### Trecho da página ###
A disseminação de políticas públicas do tipo não é coincidência e revela a importância do tema para a direita e a extrema direita global.

Dois anos após a Suprema Corte dos Estados Unidos decidir que o aborto não é um direito constitucional, abrindo caminho para que os estados vetassem o procedimento, o Brasil voltou a acompanhar iniciativas articuladas no Congresso Nacional para reverter direitos já garantidos.

O aborto é permitido no país quando há risco à vida da gestante e em caso de estupro e anencefalia, independentemente do tempo de gravidez.

Em junho passado, o PL Antiaborto por Estupro, que previa criminalizar a interrupção de gestações acima de 22 semanas em todos os casos, teve requerimento de urgência aprovado no plenário da Câmara. O texto enfrentou forte resistência da sociedade civil e acabou escanteado.

Deputados de direita, porém, não desistiram de pautar o tema e, no fim de novembro, a CCJ (Comissão de Constituição e Justiça) aprovou uma emenda à Constituição para incluir na Carta a inviolabilidade do direito à vida “desde a concepção” -o que, na prática, pode impedir o acesso ao aborto mesmo nos casos previstos em lei. A proposta ainda precisa ser votada em plenário e, se aprovada, vai para o Senado.

Fomentar pautas sensíveis como o aborto é uma estratégia desses parlamentares para demarcar espaço no Congresso e mobilizar suas bases eleitorais, diz a cientista política Lilian Sendretti, pesquisadora do Cebrap.

“Isso dá a visibilidade que eles precisam dentro do ecossistema da extrema direita, que hoje é competitivo. É muito difícil ganhar eleição majoritária só com essa pauta, mas não é difícil ganhar o Legislativo com pautas mais extremistas”, afirma.

Ela faz, porém, uma ressalva: tentativas de reverter o direito ao aborto nos casos já garantidos em lei encontram resistência até entre os eleitores desse campo e não devem prosperar. Ainda assim, o tema continuará a ser instrumentalizado para ganhos eleitorais, inclusive em 2026, assim como outros que tangenciam questões de gênero.
###
> **Perguntas a responder**:
a) Indique se cada afirmação abaixo está de acordo com o trecho sobre aborto no Congresso, respondendo sim ou não e citando literalmente as palavras do trecho que decidem a resposta.
(i) No Brasil, o aborto em caso de estupro só é permitido até 22 semanas de gravidez.
(ii) A emenda aprovada pela CCJ ainda depende de votação em plenário.
(iii) Segundo Lilian Sendretti, as tentativas de reverter o direito ao aborto nos casos já garantidos em lei devem prosperar.
b) Responda com base no trecho sobre aborto no Congresso:
(i) Em que mês o PL Antiaborto por Estupro teve requerimento de urgência aprovado no plenário da Câmara?
(ii) O que a emenda aprovada pela CCJ pretende incluir na Constituição?
(iii) De qual instituição Lilian Sendretti é pesquisadora?
As entradas constituem material à parte, independente do trecho sobre aborto no Congresso.
### Entradas fornecidas ###
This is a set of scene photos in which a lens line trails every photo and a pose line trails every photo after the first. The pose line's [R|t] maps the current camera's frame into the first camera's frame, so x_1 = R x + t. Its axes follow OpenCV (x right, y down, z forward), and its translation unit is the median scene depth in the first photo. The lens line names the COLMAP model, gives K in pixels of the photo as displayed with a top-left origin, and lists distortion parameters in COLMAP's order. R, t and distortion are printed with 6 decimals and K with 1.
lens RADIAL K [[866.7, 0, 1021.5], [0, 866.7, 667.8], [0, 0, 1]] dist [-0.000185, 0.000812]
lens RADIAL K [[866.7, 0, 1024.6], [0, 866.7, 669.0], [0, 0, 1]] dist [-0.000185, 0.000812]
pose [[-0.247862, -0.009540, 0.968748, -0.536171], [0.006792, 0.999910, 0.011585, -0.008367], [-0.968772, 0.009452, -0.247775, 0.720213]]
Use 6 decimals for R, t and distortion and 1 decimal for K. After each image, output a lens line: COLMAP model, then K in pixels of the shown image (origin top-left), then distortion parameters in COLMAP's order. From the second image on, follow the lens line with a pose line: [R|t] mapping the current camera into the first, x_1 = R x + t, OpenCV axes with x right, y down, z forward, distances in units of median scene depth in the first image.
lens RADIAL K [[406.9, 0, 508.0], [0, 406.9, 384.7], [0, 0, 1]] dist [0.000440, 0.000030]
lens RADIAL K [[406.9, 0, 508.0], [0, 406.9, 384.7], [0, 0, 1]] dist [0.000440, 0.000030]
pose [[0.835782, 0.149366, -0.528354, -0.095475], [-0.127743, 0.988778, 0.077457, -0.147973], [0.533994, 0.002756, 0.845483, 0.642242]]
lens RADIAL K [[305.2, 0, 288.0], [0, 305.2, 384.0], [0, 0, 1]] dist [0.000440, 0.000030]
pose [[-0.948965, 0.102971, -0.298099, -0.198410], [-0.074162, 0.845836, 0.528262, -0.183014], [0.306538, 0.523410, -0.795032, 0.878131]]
###
> **Lista de soluções**:
a)
(i) Não: "independentemente do tempo de gravidez".
(ii) Sim: "A proposta ainda precisa ser votada em plenário".
(iii) Não: "encontram resistência até entre os eleitores desse campo e não devem prosperar".

b)
(i) Em junho.
(ii) A inviolabilidade do direito à vida "desde a concepção".
(iii) Do Cebrap.